Harris and his wife have been selling Christmas trees from their Dade City location for 35 years. During an interview with the Washington Examiner, Harris explained that he “got lucky” and actually secured a glut of trees this year because of his longtime connections in the industry. Despite his store faring better than his competitors with supply, Harris said he has been forced to raise prices.

“The growers are charging more for the trees, the truckers are charging more to get them here, so I have to charge more to my customers that are standing in front of me right now,” he said before pausing the interview to check out a shopper at his store’s cash register.

Despite the higher prices, Harris said shoppers have not been deterred.
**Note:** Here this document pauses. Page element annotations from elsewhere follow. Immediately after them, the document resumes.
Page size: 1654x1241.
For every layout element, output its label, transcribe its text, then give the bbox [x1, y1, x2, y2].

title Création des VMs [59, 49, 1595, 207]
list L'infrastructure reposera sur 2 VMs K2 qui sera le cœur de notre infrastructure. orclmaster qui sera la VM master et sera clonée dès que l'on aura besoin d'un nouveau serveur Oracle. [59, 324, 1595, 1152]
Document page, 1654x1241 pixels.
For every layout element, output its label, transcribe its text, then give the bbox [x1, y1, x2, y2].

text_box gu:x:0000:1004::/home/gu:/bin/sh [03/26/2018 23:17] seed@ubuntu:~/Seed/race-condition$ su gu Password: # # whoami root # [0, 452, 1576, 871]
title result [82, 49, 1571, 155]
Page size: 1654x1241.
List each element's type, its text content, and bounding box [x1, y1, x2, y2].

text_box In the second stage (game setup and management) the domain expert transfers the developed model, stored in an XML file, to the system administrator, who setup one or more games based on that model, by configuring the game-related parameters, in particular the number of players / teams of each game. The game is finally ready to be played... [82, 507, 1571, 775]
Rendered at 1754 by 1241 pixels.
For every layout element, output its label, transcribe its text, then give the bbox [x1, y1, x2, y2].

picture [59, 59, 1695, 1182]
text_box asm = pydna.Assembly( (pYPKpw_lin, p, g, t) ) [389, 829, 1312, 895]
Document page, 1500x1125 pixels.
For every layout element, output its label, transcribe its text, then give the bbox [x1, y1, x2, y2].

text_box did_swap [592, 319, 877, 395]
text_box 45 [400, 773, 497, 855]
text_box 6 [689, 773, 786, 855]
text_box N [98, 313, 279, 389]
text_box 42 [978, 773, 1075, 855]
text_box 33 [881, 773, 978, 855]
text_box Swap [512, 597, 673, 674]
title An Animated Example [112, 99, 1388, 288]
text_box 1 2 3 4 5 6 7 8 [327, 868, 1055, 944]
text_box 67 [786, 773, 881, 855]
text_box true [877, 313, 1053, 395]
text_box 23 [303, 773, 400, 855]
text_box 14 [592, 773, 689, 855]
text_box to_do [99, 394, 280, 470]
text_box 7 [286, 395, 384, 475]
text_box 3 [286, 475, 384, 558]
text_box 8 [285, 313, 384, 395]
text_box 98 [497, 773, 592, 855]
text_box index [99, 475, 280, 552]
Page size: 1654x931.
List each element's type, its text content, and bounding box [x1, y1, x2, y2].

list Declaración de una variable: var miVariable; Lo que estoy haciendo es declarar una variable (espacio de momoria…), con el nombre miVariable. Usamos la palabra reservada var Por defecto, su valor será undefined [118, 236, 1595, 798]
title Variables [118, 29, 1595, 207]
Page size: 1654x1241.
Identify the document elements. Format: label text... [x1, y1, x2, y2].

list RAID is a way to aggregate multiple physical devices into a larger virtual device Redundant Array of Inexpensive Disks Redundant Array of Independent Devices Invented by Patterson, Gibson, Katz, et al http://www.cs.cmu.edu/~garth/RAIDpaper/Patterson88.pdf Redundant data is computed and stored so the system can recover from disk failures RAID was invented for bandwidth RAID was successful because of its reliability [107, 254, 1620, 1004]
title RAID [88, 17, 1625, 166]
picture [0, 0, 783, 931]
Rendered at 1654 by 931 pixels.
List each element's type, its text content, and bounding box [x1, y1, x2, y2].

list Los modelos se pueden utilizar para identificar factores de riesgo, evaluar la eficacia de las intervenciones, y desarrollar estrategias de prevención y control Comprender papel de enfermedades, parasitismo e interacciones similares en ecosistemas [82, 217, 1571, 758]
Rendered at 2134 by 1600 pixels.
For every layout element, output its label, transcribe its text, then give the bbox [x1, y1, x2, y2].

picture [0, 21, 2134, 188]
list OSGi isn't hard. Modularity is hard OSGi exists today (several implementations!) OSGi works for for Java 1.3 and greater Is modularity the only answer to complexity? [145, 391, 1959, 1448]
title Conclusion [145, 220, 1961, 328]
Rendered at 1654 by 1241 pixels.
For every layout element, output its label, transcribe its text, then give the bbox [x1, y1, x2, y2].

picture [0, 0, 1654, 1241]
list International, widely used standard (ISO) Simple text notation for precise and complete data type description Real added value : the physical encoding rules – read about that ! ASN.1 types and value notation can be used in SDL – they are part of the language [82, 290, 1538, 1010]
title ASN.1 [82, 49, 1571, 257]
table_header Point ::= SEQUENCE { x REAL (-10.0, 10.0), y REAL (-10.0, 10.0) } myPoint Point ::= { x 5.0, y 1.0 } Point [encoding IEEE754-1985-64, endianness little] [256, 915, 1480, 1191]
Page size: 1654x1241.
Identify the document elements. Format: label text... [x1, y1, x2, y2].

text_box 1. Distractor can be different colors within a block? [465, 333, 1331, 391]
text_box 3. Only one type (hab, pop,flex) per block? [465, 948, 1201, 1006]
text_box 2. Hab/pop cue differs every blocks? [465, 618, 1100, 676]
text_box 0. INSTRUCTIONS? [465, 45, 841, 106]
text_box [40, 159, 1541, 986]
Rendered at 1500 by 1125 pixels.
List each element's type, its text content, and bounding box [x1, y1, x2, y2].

He said Ergle Christmas Tree Farm has been selling more large trees than in past years and that business has “been jumping” as people hear about Christmas tree shortages in the media and venture out to buy them.


The availability of artificial trees has also been diminished.

John Rosen, an adjunct economics professor at the University of New Haven, pointed out that a high number of artificial Christmas trees are produced in China and must be shipped across the Pacific Ocean and be offloaded at ports on the West Coast.

The Port of Los Angeles and the Port of Long Beach account for roughly 40% of U.S. imports. The two ports drew considerable media coverage over the past few months as dozens of ships sat idly moored because of how backlogged and gummed up the supply chain situation is.

“So if you’re the kind of person who was going to go to your local department store and buy an artificial tree, you’ll find a shortage,” Rosen told the Washington Examiner.


Rosen noted that generally speaking, there is pent-up demand to have a “nice big Christmas with the family, which we couldn’t have last year” because of the pandemic. “People want to have Christmas again.”

With just about three weeks to go, that demand appears to be driving shoppers hoping to scoop up a tree into stores across the country. Gallery, the owner of Almost Heavenly Christmas Trees, said he expects to be sold out of trees sometime in the next week.

“We are seeing customers come out like crazy,” he said.